Куинтон протягивает ко мне руку, кладет ее сверху на мою, и наши переплетенные пальцы оказываются у меня прямо над сердцем.
– А мы только легкое будем спрашивать. – Он гладит меня по руке. – Да это и не из-за вопросов вышло, правда же?
«Нет, это все твои глаза и эта чертова песня».
– Ладно, – тихо говорю я. – Тогда ты первый.
– Куда ты больше всего любишь ездить отдыхать? – спрашивает он в ту же секунду, как будто давно приготовил этот вопрос.
Это как раз нелегкая тема, но я отвечаю честно – нет сил врать или придумывать уклончивые ответы:
– Мы ездили кататься на машине. Каждое лето, когда отец был жив. Но самая лучшая поездка у нас получилась, когда мне было одиннадцать лет… перед самой его смертью… Он провез меня по всем карнавалам, какие только смог найти. Весело было. – Из горла у меня вырывается смех. – Я еще объелась сахарной ватой и блевала потом на карусели.
Куинтон выводит пальцем сердечко на тыльной стороне моей ладони.
– Нова… а как он… как он умер?
Я зеваю, то выныривая в реальность, то проваливаясь обратно.

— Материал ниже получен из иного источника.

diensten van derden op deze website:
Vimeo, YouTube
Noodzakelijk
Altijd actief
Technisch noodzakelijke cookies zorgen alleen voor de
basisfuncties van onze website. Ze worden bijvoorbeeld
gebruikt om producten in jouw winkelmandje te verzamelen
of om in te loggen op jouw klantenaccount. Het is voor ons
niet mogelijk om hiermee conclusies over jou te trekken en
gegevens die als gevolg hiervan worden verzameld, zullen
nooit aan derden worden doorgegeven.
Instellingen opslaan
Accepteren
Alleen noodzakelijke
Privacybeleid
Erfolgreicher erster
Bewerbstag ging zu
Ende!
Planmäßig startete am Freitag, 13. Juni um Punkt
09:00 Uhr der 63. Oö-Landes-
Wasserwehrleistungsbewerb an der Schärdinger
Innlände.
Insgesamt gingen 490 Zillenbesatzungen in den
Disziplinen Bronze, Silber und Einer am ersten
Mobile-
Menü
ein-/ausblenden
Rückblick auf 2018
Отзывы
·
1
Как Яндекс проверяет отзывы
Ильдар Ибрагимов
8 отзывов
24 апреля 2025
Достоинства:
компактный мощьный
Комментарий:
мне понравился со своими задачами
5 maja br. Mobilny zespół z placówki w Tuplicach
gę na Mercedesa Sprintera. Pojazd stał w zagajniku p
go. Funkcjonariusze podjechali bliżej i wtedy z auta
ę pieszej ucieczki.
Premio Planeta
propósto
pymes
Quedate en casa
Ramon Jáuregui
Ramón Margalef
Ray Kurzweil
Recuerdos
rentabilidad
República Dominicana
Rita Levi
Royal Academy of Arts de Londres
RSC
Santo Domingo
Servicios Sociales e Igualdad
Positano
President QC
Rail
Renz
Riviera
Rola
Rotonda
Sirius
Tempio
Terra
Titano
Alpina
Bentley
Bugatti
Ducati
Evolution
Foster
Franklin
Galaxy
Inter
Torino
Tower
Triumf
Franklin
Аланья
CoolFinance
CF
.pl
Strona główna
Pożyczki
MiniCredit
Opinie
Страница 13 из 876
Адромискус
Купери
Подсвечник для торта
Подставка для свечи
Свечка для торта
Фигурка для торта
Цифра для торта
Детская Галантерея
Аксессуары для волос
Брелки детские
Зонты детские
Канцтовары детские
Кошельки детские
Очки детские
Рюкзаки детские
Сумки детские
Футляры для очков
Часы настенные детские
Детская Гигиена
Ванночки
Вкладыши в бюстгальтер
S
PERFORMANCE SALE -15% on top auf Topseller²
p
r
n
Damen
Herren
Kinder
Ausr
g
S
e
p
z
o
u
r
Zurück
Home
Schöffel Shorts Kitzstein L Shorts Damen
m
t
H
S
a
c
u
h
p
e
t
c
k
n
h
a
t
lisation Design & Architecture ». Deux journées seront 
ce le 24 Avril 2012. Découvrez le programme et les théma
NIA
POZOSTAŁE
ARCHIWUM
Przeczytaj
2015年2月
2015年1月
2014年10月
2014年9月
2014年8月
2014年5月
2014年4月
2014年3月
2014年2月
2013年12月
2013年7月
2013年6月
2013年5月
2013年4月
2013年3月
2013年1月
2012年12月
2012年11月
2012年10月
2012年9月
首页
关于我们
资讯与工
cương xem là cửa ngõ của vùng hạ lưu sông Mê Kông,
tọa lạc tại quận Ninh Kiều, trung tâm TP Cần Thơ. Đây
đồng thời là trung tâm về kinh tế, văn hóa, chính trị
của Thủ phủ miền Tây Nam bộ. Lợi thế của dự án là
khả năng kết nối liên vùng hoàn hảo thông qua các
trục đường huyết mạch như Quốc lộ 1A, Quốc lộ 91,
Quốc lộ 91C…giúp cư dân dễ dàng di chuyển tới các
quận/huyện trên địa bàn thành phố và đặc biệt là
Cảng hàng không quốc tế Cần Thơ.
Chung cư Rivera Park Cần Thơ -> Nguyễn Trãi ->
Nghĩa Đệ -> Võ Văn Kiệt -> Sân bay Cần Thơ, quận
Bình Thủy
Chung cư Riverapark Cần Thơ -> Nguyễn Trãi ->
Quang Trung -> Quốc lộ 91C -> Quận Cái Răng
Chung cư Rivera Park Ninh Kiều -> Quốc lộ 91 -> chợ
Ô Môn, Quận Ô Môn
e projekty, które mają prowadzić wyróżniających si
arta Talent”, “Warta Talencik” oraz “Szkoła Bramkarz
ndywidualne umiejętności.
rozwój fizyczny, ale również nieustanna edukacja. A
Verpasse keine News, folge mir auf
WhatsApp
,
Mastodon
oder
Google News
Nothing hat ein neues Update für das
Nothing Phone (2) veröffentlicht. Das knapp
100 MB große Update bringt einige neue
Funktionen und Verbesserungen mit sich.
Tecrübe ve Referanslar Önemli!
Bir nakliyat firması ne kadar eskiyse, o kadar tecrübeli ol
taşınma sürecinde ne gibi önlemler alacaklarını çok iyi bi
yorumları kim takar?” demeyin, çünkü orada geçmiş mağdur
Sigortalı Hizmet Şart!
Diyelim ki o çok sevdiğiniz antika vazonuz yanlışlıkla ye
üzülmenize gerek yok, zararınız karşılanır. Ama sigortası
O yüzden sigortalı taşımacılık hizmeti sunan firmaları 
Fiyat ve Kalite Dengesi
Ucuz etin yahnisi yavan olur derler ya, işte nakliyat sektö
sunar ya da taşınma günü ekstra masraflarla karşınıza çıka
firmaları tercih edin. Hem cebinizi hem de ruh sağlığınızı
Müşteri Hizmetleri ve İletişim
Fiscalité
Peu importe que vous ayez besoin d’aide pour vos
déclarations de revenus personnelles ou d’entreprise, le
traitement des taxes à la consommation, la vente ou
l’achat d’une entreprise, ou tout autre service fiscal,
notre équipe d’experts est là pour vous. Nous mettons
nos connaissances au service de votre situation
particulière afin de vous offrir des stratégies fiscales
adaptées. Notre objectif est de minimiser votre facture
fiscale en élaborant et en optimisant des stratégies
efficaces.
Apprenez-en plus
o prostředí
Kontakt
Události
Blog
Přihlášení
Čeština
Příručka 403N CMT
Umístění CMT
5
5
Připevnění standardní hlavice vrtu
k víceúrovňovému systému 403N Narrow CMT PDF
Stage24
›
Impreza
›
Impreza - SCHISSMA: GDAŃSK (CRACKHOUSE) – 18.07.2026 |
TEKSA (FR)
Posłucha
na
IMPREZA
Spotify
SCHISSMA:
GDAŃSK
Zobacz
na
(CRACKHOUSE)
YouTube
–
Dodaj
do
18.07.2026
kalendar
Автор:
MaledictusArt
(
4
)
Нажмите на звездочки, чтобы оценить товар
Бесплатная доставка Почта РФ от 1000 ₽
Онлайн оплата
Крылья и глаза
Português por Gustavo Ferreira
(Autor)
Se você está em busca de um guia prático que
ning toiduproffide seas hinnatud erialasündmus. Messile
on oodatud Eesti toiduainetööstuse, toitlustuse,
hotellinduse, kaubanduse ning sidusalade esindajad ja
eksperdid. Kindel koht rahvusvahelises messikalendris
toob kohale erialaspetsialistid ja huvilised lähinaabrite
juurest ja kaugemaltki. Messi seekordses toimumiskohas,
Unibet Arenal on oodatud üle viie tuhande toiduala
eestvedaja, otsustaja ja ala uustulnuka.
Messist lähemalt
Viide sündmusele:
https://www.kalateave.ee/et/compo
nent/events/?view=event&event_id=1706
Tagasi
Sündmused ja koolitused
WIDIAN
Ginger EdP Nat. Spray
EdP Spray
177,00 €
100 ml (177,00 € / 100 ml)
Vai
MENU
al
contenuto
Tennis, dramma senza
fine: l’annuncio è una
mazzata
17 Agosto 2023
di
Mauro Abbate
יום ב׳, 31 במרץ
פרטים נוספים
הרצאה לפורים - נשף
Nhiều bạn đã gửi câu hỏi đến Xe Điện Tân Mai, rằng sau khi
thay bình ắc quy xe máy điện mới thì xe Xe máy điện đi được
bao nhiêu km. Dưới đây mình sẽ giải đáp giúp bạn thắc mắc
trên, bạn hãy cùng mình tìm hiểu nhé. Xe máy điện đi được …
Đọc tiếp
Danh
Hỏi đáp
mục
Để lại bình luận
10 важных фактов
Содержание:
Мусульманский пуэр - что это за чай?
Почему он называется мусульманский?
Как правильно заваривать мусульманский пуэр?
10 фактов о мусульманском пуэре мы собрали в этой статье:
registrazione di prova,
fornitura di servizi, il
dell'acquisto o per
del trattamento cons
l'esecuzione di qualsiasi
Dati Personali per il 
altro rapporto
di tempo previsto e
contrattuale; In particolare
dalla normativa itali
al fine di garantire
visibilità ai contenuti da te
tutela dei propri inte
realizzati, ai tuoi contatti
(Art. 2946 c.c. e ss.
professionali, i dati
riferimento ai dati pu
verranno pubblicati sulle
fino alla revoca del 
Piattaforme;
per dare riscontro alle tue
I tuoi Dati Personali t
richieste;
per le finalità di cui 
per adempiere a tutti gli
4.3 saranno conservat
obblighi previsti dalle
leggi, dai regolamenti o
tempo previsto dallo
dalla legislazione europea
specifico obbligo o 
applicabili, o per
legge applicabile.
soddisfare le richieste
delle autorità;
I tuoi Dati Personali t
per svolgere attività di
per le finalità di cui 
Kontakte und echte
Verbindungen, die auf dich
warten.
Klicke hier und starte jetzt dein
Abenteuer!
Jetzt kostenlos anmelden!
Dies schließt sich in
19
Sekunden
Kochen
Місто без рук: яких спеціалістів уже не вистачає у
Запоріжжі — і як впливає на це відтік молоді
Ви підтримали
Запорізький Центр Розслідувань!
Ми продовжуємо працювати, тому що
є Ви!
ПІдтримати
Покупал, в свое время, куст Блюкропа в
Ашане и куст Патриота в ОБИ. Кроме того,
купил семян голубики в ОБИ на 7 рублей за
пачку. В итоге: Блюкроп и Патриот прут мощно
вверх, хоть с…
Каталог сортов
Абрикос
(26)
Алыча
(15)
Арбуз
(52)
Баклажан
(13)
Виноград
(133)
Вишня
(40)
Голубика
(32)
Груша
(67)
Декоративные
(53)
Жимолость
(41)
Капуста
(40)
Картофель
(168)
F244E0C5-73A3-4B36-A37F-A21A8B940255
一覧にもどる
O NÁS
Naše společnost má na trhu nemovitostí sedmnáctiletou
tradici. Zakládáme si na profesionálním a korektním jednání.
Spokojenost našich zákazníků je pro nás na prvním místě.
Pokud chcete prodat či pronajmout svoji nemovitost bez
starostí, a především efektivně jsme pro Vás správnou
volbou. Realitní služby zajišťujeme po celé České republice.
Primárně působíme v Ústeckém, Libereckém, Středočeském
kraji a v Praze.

– У него было больное сердце… Он сам про это не знал. Мы поехали в горы кататься на велосипедах, и он вдруг упал и не поднялся. Сначала я подумала, что он ушибся… а потом… У него были такие глаза… Он знал, что умирает, и ему было страшно. Я побежала за помощью, но когда вернулась, он уже умер. – Я начинаю глотать слезы, до сих пор я говорила об этом только с Лэндоном, с мамой и с психотерапевтом. Делаю глубокий вдох, горло обжигает горечью от пива. – Извини. Собирались просто поиграть в двадцать вопросов, а я тут о смерти.
Его рука, лежащая на моей груди, скользит выше, к шее. Он приподнимает мне пальцами подбородок и заставляет взглянуть ему в лицо сквозь темноту.
– Это я такой вопрос задал, а сам говорил, что будем только легкое спрашивать. Извини. Надо было помалкивать.
– Да ничего, – успокаиваю я его, но у меня такое чувство, что я бессовестно лгу.
– А у меня мама умерла, – едва слышно признается он. – Когда я родился.
– Как жалко… – Я вглядываюсь ему в лицо, но в такой темноте не разобрать, о чем он думает, а мне хочется понять, что у него в душе. Может, то же самое, что у меня сейчас на лице… на сердце?